[[ PAGE EXCERPT open ]]

Implementation of Binary cross Entropy?

pytorchtester0 · October 8, 2020, 9:41pm

Hello,

Yes equivalent but less stable for BCELoss
The code of the BCEWithLogitsLoss Class can be found in https://github.com/pytorch/pytorch/blob/master/torch/nn/modules/loss.py
You will find a call to

    def forward(self, input: Tensor, target: Tensor) -> Tensor:
        return F.binary_cross_entropy_with_logits(input, target,
                                                  self.weight,
                                                  pos_weight=self.pos_weight,
                                                  reduction=self.reduction)

The F oject is imported from functionnal.py here : https://github.com/pytorch/pytorch/blob/master/torch/nn/functional.py

You will find the function called

def binary_cross_entropy_with_logits(input, target, weight=None, size_average=None,
                                     reduce=None, reduction='mean', pos_weight=None):

It calls the handle_torch_function in https://github.com/pytorch/pytorch/blob/master/torch/overrides.py
You will find an entry of the function binary_cross_entropy_with_logits in the ret dictionnary wich contain every function that can be overriden in pytorch.
This is the Python implementation of torch_function
More info in https://github.com/pytorch/pytorch/issues/24015

Then the code called is in the C++ File
https://github.com/pytorch/pytorch/blob/master/aten/src/ATen/native/Loss.cpp


Tensor binary_cross_entropy_with_logits(const Tensor& input, const Tensor& target, const Tensor& weight, const Tensor& pos_weight, int64_t reduction) {
    Tensor loss;
    auto max_val = (-input).clamp_min_(0);
    if (pos_weight.defined()) {
        // pos_weight need to be broadcasted, thus mul(target) is not inplace.

[[ PAGE EXCERPT closed ]]

[ACTIVITY LIST]
1 > Transcribe, character for character, the passage of the binary cross entropy forum post that begins with the words "def forward(self, input: Tensor, target: Tensor)" and ends with "reduction=self.reduction)".
2 > Resume the forum post on the PyTorch implementation of binary cross entropy from the point at which it stops.

[[ GIVEN MATERIAL open ]]

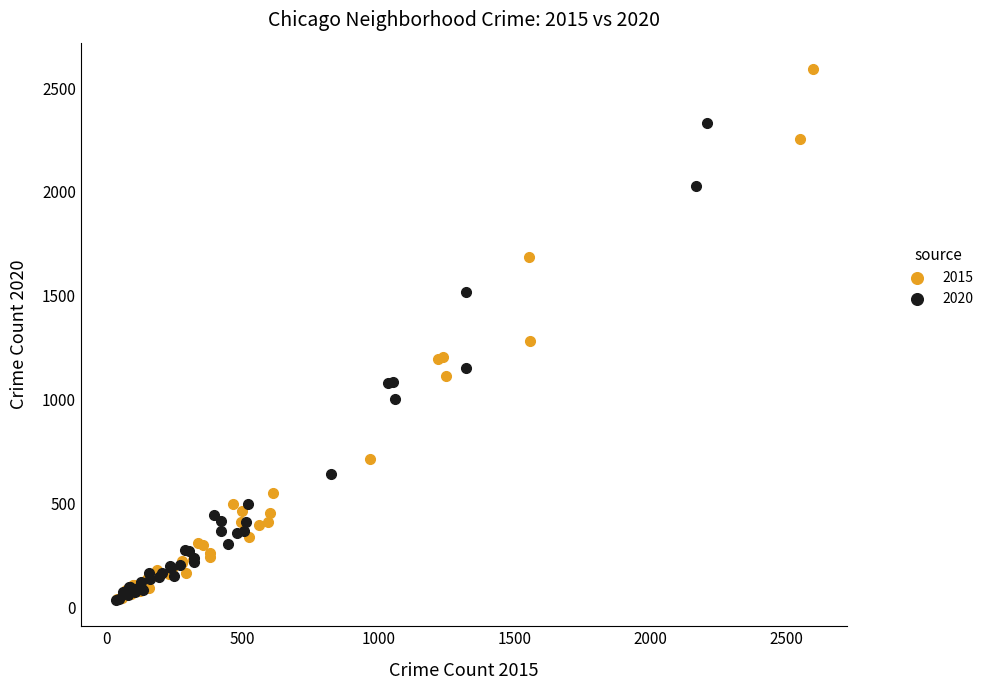

What are all the series names shown in the legend?

2015, 2020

[[ GIVEN MATERIAL closed ]]

[RESULTS IN ORDER]
1 >
def forward(self, input: Tensor, target: Tensor) -> Tensor:
        return F.binary_cross_entropy_with_logits(input, target,
                                                  self.weight,
                                                  pos_weight=self.pos_weight,
                                                  reduction=self.reduction)

2 >
        auto log_weight = (pos_weight - 1).mul(target).add_(1);
        loss = (1 - target).mul_(input).add_(log_weight.mul_(((-max_val).exp_().add_((-input - max_val).exp_())).log_().add_(max_val)));
    } else {
        loss = (1 - target).mul_(input).add_(max_val).add_((-max_val).exp_().add_((-input -max_val).exp_()).log_());
    }

    if (weight.defined()) {
        loss.mul_(weight);
    }

    return apply_loss_reduction(loss, reduction);
}

take advantage of the log-sum-exp trick for numerical stability
https://en.wikipedia.org/wiki/LogSumExp

You can compare it with the BCELoss in binary_cross_entropy_out_cpu( function
it is less stable it apply L = -w (y ln(x) + (1-y) ln(1-x))


                // Binary cross entropy tensor is defined by the equation:
                // L = -w (y ln(x) + (1-y) ln(1-x))
                return (target_val - scalar_t(1))
                    * std::max(scalar_t(std::log(scalar_t(1) - input_val)), scalar_t(-100))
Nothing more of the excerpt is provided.